### Working data
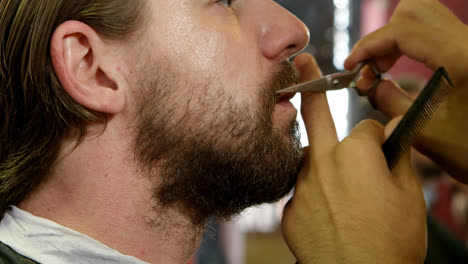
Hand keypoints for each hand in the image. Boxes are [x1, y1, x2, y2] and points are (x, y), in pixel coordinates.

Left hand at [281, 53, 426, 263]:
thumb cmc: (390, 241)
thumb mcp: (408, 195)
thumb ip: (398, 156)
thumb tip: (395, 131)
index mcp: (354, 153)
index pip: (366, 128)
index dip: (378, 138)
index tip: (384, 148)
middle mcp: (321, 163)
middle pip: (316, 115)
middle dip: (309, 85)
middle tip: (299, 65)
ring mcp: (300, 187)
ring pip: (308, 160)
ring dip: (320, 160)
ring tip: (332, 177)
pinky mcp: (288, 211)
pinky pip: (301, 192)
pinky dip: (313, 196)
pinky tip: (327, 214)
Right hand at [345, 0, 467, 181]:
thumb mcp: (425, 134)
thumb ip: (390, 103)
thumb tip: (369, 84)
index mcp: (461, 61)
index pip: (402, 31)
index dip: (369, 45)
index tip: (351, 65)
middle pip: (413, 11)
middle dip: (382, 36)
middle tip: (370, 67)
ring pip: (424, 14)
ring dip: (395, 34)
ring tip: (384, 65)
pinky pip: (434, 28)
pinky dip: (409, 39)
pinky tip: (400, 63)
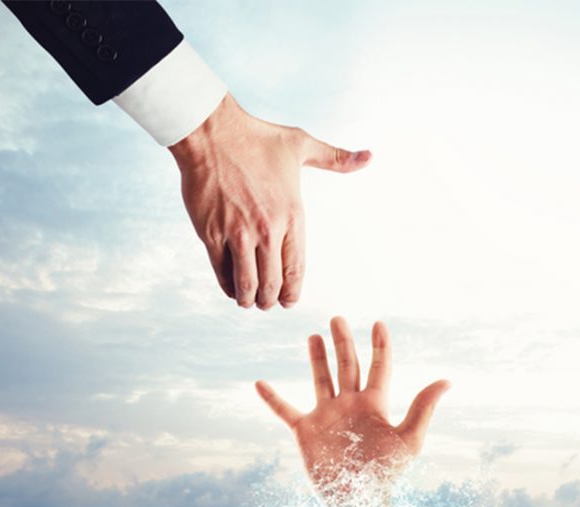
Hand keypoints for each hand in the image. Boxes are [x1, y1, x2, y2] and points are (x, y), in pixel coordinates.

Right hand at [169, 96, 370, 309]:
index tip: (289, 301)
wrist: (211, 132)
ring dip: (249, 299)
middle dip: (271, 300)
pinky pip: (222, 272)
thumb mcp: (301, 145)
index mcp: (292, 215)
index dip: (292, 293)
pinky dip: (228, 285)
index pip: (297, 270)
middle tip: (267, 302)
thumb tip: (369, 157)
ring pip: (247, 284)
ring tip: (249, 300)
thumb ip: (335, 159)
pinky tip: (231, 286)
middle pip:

...

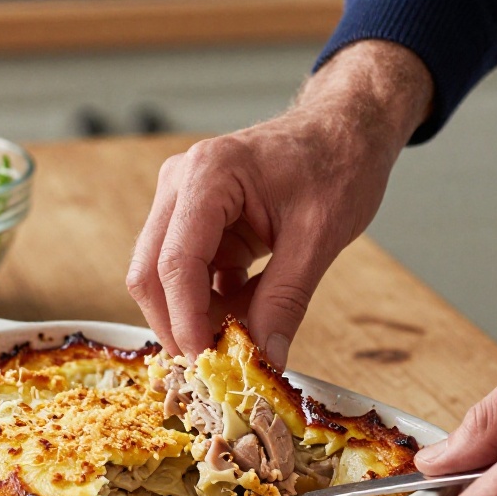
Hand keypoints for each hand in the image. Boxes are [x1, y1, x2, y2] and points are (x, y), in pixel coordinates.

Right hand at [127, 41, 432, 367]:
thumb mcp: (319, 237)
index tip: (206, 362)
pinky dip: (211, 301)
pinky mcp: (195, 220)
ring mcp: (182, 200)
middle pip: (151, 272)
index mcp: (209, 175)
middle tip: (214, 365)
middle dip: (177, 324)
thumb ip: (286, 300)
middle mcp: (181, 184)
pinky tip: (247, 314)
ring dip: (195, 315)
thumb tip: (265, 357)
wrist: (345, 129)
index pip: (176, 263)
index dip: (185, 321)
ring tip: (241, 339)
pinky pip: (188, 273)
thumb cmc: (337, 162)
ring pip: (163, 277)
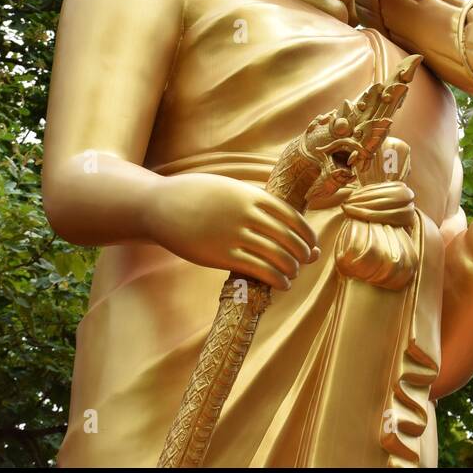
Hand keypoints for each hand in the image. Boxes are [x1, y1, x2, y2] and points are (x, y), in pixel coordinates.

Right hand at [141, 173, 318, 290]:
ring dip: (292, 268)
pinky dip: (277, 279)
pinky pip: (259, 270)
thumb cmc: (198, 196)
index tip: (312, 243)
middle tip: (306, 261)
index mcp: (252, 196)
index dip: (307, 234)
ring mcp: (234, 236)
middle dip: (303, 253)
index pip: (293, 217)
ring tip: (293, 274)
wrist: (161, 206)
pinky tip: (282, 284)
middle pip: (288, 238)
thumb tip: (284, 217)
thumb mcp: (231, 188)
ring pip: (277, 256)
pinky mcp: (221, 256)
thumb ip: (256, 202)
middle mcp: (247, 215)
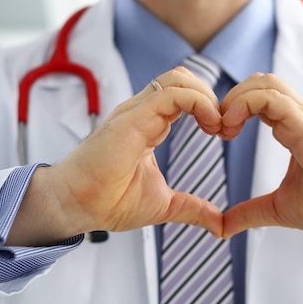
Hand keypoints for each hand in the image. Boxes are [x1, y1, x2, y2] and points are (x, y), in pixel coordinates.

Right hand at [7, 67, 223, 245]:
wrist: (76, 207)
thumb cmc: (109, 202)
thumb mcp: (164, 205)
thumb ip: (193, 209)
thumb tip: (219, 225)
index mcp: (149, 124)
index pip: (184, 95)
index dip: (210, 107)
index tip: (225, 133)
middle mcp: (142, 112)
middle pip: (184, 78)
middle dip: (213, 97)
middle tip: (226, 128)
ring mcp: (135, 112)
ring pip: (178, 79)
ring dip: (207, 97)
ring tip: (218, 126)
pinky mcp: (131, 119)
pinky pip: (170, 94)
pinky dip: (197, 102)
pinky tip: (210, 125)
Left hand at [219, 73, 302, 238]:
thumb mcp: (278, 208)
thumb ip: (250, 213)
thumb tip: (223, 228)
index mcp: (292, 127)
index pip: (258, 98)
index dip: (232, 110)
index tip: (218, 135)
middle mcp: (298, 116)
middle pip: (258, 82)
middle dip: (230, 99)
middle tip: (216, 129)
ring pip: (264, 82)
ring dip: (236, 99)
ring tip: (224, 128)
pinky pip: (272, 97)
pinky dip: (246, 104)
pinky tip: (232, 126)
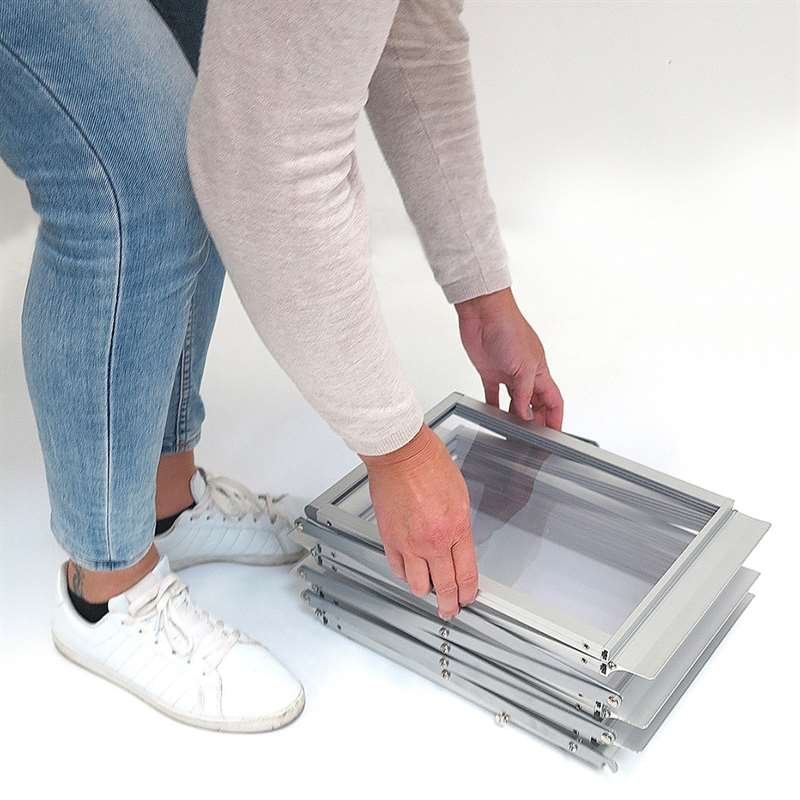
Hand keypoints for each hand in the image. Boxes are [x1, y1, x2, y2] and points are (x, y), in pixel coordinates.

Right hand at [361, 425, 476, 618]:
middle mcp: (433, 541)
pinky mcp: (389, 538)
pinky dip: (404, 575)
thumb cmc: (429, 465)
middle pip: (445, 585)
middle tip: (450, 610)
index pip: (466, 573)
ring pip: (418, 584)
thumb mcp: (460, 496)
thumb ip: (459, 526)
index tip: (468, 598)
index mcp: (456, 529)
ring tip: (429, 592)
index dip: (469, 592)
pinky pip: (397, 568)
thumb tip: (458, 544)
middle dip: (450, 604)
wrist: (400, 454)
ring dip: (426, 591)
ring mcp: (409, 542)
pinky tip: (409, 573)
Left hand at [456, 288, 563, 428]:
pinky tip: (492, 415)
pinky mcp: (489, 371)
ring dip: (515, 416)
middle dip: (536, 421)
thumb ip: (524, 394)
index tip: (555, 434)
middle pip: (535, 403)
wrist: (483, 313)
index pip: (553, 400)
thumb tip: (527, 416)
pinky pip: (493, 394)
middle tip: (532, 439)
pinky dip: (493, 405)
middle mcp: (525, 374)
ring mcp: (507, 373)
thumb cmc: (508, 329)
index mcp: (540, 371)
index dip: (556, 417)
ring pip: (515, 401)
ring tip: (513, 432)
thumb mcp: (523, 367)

### What you are asked to do
Exact copy, no pictures. Write out the lines in the entries above, starting with the line with "pinky pip: (272, 97)" and going on through the line with "thumb mcp: (523, 367)", keeping both.

### Output for this task
pinky pip: (272, 97)
pinky dip: (246, 104)
pinky tip: (232, 126)
Hand keypoints for each hand in the image. Boxes are [x1, y1, x2, y2] and points are (x, y), in pixel coordinates.

Right hand at [361, 425, 476, 618]:
middle mcp: (433, 541)
pinky mcp: (389, 538)
pinky dip: (404, 575)
thumb cmc: (429, 465)
middle pip: (445, 585)
middle tip: (450, 610)
index pip: (466, 573)
ring pip: (418, 584)
thumb mcp: (460, 496)
thumb ip: (459, 526)
index tip: (468, 598)
index mcp: (456, 529)
ring tip: (429, 592)
index dip: (469, 592)
pinky pip: (397, 568)
thumb tip: (458, 544)
middle dip: (450, 604)
wrist: (400, 454)
ring dip: (426, 591)
ring mcp: (409, 542)
pinky tip: (409, 573)
Left hand at [456, 288, 563, 428]:
pinky tip: (492, 415)
pinky mcp: (489, 371)
ring dip: (515, 416)
middle dip: (536, 421)
thumb ip: (524, 394)
index tip: (555, 434)
middle pip: (535, 403)
wrist: (483, 313)
index pip: (553, 400)
thumb tip: (527, 416)
pinky pip: (493, 394)
middle tip: (532, 439)
pinky dip: (493, 405)
middle mcp: (525, 374)
ring mcp: (507, 373)
thumb cmc: (508, 329)
index mcp: (540, 371)
index dip: (556, 417)
ring pip: (515, 401)
ring tip: (513, 432)
thumb mcp: (523, 367)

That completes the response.